Background: Atorvastatin is taken up into hepatocytes via organic anion transporting polypeptide (OATP). SLCO1B1 (encoding OATP1B1) 521T>C polymorphism has been reported to increase significantly its plasma AUC of in healthy volunteers. However, effects of SLCO1B1*15 (388A>G and 521T>C) on its pharmacokinetics and cholesterol-lowering effects in patients with hypercholesterolemia remain to be investigated. A microdosing approach can avoid the unexpected high concentrations of drugs in certain populations during pharmacogenetic or drug interaction studies. Therefore, we examined feasibility of clinical microdosing pharmacogenetic study in real clinical settings. Methods: Statin-naive patients (n=47, M/F=37/10, mean age 69yr) clinically indicated to LDL cholesterol-lowering therapy with atorvastatin were enrolled in a two-period crossover study.

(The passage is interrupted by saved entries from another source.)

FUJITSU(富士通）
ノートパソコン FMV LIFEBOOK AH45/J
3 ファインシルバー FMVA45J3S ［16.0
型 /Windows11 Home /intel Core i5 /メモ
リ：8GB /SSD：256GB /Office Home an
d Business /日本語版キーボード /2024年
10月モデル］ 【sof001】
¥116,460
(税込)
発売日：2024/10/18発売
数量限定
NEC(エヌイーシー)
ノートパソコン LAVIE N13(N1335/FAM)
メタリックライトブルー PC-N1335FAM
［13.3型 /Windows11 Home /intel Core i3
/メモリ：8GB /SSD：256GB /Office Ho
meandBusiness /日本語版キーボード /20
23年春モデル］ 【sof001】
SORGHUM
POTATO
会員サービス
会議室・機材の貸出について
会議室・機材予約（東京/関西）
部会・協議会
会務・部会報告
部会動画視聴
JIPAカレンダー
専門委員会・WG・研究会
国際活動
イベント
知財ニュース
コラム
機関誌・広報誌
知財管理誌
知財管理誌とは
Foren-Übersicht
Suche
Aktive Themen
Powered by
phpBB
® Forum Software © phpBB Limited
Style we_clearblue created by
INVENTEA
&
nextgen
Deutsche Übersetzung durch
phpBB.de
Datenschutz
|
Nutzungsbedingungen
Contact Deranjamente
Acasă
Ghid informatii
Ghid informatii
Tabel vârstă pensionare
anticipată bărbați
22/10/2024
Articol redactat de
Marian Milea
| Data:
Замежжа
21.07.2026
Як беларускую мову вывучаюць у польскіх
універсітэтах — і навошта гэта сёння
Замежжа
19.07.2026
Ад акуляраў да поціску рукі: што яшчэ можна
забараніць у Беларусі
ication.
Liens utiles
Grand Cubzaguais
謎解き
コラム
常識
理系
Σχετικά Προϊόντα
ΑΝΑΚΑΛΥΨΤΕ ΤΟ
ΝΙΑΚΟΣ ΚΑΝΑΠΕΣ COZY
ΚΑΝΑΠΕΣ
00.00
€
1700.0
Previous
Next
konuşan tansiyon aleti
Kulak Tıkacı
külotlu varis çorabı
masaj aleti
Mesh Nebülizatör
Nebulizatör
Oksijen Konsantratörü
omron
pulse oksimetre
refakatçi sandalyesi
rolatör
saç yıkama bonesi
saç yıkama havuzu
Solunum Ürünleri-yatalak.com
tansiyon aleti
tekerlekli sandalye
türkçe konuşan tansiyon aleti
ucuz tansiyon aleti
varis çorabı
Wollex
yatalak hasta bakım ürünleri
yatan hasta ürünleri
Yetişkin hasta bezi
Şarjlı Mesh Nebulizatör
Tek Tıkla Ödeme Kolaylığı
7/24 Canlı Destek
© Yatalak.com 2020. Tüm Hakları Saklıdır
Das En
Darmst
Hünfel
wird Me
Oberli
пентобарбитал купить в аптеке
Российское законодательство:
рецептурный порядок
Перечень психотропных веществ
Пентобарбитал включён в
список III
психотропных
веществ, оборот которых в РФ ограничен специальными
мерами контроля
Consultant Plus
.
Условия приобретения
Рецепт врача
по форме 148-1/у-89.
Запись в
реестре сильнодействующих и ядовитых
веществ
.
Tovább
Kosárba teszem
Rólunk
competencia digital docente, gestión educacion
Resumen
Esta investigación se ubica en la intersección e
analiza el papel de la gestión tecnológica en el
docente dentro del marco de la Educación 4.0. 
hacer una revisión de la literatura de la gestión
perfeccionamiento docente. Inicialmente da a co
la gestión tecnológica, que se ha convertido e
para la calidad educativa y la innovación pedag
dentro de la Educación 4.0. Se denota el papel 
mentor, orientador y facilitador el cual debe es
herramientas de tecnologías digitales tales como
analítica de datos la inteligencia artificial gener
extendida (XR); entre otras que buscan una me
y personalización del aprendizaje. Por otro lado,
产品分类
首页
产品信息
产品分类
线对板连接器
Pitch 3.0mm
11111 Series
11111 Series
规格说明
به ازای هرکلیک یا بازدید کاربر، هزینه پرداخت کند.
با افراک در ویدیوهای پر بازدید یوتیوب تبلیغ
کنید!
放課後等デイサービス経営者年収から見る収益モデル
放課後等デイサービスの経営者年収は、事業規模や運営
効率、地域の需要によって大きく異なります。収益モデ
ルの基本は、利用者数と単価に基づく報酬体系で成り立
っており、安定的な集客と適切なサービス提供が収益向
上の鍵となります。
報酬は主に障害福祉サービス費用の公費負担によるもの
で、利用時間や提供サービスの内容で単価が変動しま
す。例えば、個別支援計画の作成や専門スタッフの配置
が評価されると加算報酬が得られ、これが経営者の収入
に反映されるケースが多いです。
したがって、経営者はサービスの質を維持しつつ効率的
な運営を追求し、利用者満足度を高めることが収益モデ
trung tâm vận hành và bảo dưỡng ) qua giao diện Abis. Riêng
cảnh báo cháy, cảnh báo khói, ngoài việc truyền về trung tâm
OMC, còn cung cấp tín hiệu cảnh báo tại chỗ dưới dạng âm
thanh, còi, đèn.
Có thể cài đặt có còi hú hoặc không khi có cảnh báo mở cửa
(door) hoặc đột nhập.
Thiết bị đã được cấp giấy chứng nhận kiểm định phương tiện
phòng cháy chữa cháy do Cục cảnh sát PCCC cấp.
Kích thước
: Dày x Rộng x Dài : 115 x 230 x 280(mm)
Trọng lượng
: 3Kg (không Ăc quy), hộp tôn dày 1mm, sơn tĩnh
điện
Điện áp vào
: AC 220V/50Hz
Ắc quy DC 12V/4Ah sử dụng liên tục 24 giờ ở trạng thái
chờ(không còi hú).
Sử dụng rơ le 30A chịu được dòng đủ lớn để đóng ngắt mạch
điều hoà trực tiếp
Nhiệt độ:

In the first period, microdose (100 ug) of atorvastatin was orally administered and blood was collected up to following 24 hrs. After washout for 1-2 days, therapeutic dose (10 mg) of atorvastatin was orally administered and its pharmacokinetics was monitored in the similar manner, with all concomitant medications. Results: The AUC/Dose of atorvastatin at microdose was smallerthan that at therapeutic dose (204±139 vs. 445±210 pg·hr/ml/100 ug), suggesting the saturation of efflux transporters. The plasma concentration of atorvastatin in subjects with SLCO1B1*15 was significantly greater both at microdose and therapeutic dose (+73% and +80%, p<0.05), which was associated with smaller %LDL-cholesterol lowering after 6 months (-33% and -25%, p<0.1). Conclusions: In real clinical settings, microdosing pharmacogenetic study appears to be feasible and could predict plasma AUC of atorvastatin at a therapeutic dose and the magnitude of LDL-cholesterol lowering in hypercholesterolemic subjects with SLCO1B1*15.